Un an, 8 mois et 89 millions de dinars plus tard, on n’y croyait plus, mais c’est fait : samedi 1er juin, même si les sourires sont crispés, Mustapha Ben Jaâfar peut poser pour la photo de famille, le projet de constitution final à la main.

La symbolique du clin d’œil au 1er juin 1959 est sauve, cependant un malaise persiste, comme en témoigne le boycott de la cérémonie par Fadhel Moussa et Amor Chetoui, restés physiquement en retrait en signe de protestation.

Il ne s’agissait pas seulement d’attirer l’attention sur l’impression de bâclage et de précipitation qui a prévalu en commission de coordination.

Malgré les accords de dernière minute sur le droit de grève et la garantie constitutionnelle des droits et libertés, plusieurs points litigieux demeurent en suspens, et pas des moindres. A commencer par le tristement célèbre article 136 consacrant insidieusement l’idée de « l’islam religion d’Etat », ou encore le chapitre entier de la gouvernance transitionnelle, « parachuté par le rapporteur général » s’indigne l’opposition.

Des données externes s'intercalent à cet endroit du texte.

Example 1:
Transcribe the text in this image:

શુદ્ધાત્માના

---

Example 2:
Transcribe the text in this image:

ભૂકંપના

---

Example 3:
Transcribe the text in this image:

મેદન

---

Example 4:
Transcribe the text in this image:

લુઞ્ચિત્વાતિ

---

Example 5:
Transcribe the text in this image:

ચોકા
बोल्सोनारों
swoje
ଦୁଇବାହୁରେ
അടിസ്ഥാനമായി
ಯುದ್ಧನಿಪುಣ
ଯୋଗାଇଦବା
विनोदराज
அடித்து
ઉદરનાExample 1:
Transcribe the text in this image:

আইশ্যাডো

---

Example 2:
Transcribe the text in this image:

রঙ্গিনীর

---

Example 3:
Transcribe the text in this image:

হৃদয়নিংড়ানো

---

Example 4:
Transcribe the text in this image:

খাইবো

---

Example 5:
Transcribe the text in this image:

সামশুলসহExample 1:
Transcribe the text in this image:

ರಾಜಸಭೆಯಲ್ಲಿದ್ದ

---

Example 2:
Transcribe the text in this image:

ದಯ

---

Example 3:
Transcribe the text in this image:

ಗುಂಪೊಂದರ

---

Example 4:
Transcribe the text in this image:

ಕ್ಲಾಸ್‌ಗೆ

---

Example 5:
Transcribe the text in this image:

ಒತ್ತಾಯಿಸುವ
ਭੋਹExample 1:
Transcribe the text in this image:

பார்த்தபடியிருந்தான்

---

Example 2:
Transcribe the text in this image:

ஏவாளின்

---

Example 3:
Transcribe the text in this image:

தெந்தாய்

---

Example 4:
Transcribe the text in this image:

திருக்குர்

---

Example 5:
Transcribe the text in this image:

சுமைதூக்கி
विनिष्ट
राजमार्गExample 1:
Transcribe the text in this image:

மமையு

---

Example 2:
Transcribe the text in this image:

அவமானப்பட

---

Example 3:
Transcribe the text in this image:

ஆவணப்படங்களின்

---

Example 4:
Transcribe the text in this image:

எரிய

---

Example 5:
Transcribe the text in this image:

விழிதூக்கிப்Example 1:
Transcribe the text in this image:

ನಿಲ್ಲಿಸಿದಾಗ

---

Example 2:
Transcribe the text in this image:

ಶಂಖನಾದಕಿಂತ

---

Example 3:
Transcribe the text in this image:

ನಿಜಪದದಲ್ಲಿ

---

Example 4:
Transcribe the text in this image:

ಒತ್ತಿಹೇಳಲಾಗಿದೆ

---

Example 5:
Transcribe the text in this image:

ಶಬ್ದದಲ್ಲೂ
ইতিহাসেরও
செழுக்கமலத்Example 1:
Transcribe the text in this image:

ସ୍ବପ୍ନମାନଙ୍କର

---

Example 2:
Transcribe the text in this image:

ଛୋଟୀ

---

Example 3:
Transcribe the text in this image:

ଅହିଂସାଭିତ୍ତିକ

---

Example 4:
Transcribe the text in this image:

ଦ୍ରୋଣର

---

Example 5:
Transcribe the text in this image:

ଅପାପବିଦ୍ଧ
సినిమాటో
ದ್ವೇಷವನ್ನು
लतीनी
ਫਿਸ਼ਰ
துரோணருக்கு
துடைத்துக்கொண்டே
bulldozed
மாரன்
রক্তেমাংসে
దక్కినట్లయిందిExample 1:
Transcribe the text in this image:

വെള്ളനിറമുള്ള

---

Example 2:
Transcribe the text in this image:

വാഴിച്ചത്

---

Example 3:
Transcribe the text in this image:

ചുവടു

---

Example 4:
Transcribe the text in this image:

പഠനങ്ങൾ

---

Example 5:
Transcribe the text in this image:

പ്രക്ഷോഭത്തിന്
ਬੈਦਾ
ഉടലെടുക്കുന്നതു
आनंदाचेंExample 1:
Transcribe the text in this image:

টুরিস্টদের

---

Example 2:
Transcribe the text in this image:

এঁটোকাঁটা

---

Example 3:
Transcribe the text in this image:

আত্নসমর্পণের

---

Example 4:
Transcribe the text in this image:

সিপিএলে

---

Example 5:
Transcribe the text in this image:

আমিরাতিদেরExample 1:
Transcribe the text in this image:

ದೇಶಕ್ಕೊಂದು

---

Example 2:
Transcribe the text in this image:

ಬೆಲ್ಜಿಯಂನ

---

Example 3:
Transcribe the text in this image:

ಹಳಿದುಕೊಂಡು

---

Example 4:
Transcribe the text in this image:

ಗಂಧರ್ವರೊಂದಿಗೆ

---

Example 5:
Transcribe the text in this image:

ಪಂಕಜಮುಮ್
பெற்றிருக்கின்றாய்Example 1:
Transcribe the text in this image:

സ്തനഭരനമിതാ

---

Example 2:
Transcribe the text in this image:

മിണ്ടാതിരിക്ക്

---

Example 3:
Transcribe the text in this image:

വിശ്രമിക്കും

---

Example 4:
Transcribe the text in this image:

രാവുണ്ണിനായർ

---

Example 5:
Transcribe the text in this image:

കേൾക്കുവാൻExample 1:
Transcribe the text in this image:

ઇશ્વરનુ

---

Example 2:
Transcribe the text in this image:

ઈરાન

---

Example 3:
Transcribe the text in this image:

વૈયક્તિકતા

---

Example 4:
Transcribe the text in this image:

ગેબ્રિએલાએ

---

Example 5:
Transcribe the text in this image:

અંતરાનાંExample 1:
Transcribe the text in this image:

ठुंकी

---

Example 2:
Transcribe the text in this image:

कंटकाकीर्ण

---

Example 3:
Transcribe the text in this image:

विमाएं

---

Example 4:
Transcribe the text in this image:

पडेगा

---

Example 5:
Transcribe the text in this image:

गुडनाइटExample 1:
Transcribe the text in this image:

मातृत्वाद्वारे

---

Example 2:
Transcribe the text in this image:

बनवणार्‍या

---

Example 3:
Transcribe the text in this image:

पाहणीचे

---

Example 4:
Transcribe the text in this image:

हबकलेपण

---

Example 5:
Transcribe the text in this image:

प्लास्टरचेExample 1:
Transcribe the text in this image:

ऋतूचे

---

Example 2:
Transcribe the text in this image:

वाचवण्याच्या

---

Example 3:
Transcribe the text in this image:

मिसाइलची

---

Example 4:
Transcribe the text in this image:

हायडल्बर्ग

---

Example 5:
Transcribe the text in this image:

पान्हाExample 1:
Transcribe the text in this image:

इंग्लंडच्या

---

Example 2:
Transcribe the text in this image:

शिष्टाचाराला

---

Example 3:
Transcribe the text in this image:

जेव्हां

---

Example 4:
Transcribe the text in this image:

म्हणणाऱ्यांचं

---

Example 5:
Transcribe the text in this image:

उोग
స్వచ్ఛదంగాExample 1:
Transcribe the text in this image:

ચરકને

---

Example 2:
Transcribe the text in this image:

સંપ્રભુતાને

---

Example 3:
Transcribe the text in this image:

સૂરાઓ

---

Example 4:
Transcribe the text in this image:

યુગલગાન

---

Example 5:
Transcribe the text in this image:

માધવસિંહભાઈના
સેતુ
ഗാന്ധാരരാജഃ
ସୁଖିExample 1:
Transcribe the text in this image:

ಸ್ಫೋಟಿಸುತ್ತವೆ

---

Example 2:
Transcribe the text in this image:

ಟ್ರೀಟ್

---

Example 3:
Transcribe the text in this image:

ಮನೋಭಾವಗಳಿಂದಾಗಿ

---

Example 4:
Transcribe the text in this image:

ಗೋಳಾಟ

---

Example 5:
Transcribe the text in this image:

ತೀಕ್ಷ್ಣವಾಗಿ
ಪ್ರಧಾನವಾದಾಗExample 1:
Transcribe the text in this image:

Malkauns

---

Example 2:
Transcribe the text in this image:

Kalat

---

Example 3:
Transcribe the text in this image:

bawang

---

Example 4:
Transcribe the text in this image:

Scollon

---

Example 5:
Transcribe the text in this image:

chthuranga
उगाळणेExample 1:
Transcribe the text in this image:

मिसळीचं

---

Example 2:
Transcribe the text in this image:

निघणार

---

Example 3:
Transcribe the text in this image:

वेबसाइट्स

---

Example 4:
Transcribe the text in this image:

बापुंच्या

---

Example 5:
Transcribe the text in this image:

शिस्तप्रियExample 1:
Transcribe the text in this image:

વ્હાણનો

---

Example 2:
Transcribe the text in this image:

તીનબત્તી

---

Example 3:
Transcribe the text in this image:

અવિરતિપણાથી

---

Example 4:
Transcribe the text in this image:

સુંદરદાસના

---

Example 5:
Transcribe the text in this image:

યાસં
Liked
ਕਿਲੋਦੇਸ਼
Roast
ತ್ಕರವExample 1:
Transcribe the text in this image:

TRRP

C’est vraisemblablement à ces futurs casse-têtes que Mustapha Ben Jaâfar fait référence lorsqu’il tempère pour rassurer l’opinion : « Ce texte reste néanmoins sujet à révisions en marge de l’assemblée générale, en fonction du climat général que le projet prend en compte ».

En l’état, son vote sera tout sauf une promenade de santé.